Basil Plant

Basil or Sweet Basil is a perennial found in warm climates or can be cultivated as an annual since it does not thrive well with frost. It is native to Asia but is now common in Europe and other areas. In Asia it has been used for thousands of years for medicinal purposes being known in India as tulsi and is a common part of their herbal medicine. There are a number of varieties but the one common for essential oils is the plant two to three feet high with oval hairy leaves and pink flowers. Basil is from the family Lamiacea (Labiatae), the oil comes from the leaf of the plant, is steam distilled, and is grown in the United States.
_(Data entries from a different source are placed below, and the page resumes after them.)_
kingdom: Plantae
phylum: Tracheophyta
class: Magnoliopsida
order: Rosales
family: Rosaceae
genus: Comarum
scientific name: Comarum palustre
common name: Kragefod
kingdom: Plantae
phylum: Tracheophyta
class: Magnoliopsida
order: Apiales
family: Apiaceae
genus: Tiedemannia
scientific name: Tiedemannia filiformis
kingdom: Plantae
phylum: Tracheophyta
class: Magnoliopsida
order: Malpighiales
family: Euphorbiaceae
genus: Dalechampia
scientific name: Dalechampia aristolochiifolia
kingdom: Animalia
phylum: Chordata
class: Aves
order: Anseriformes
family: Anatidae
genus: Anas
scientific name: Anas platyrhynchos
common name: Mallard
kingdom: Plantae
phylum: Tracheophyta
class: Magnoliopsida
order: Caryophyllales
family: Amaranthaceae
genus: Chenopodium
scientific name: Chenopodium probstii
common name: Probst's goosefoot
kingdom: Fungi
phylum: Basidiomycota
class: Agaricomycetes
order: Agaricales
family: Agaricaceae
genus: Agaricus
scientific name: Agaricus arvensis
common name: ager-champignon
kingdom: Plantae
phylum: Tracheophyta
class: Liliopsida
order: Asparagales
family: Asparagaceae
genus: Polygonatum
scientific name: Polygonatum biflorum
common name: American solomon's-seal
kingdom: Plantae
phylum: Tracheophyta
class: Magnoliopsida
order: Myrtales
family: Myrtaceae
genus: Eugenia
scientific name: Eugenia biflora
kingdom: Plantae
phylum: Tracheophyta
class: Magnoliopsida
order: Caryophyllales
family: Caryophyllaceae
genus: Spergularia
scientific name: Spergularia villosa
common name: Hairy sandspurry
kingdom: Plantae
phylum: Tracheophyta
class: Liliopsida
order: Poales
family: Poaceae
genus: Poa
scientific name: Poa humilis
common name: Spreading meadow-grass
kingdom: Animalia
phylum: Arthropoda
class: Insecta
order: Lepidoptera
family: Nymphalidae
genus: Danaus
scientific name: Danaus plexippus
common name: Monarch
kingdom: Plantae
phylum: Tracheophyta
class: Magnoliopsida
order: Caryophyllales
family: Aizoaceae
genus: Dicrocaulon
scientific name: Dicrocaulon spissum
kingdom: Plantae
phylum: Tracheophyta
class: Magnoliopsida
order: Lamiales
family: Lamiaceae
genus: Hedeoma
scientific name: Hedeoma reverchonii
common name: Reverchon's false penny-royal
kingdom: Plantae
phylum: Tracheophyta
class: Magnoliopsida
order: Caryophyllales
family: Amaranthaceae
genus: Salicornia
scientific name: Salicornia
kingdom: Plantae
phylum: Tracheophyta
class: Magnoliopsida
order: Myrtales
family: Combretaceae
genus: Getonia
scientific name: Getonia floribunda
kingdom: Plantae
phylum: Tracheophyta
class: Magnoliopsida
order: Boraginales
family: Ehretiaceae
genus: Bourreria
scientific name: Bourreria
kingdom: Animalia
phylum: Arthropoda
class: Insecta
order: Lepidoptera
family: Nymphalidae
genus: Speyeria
From migraines to bug bites, Basil evokes a broad range of biologic and physiological responses. Basil can be restorative to the nerves while calming to the central nervous system. Basil is safe and ample for use in respiratory and conditions of asthma. When used topically it is commonly referred to as a cooling herb and is used for rheumatic pain, irritating skin conditions and can easily be applied to sore muscles and joints. Basil oil can be used topically, internally and diffused into the environment.

Dr. David Hill suggests these uses for Basil:

• Arthritic pain
• Calms nervous system – helps when there is excess cortisol
• Cholesterol, lowers – helps get off Lipitor or other cholesterol drugs. Works at the cellular level to stop the oxidation of cholesterol.
• Circulation, improves
• Diabetes
• Earache – put on cotton ball and place in or behind ear
• Gastric spasms – apply topically to tummy
• Gastric ulcers – take orally in a capsule
• Gout
• Headaches – apply topically to base of skull
• Menstrual cramps
• Muscle spasm
• Muscle tension


Consult professional advice before use by those who are pregnant or nursing mothers. Can be a skin irritant. Use a skin test.

Historical Uses

Anciently Basil was used to alleviate respiratory problems, digestive and kidney ailments, epilepsy, poisonous insect or snake bites, fevers, epidemics, and malaria.